[Koha-devel] Searching for garbage characters

Tue Nov 6 15:32:02 CET 2012

We've managed to import a number of MARC records with corrupted
diacritics and my attempts to retrieve these with a report haven't met
w/ success. (Sample records in this list:
http://catalog.splnh.com/cgi-bin/koha/opac-shelves.pl?viewshelf=8.)
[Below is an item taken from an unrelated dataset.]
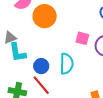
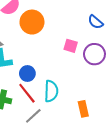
cyan semicircle: (67, 64) -> (51, 91), moved

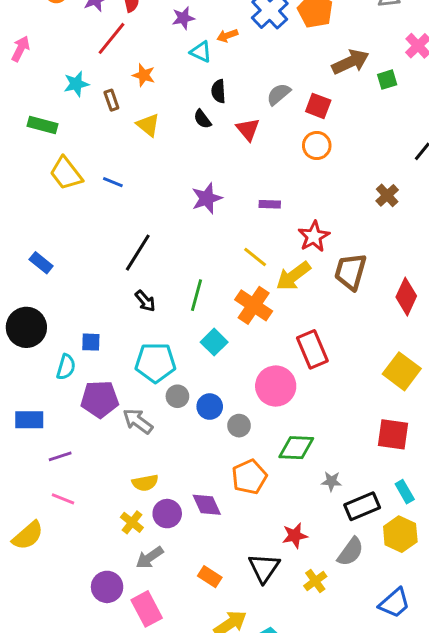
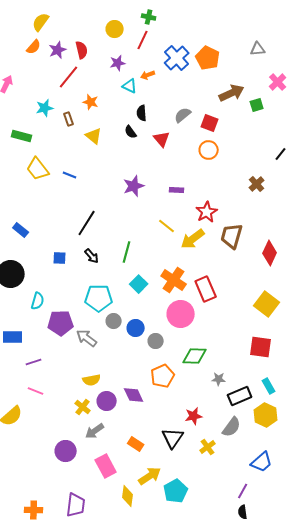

My thought is to search for 100, 700, etc. tags containing any
characters outside of the ASCII 32 through 126 range, but my regex
skills aren't up to the task. To wit:

SELECT CONCAT('<a
href=\"/cgi-bin/koha/catalogue/detail.pl?biblionumber=',biblionumber,'\">',biblionumber,'</a>')
AS bibnumber, pname
FROM
(SELECT biblionumber,
ExtractValue(marcxml,'//datafield[@tag="100"]/subfield[@code>="a"]')
AS pname FROM biblioitems)
AS authors
WHERE pname REGEXP '[\W]'

These attempts also didn't seem to be getting me any closer:

WHERE pname REGEXP '[^a-z]'

WHERE pname LIKE '%[^a-zA-Z0-9]%'

WHERE PATINDEX('%[^a-zA-Z0-9]%',pname) > 1

Any thoughts on how to write this report? Have tried the folks over on
the MarcEdit list, but no solution as yet.

Many thanks,

Cab Vinton, Director
Sanbornton Public Library
Sanbornton, NH

Life is short. Read fast!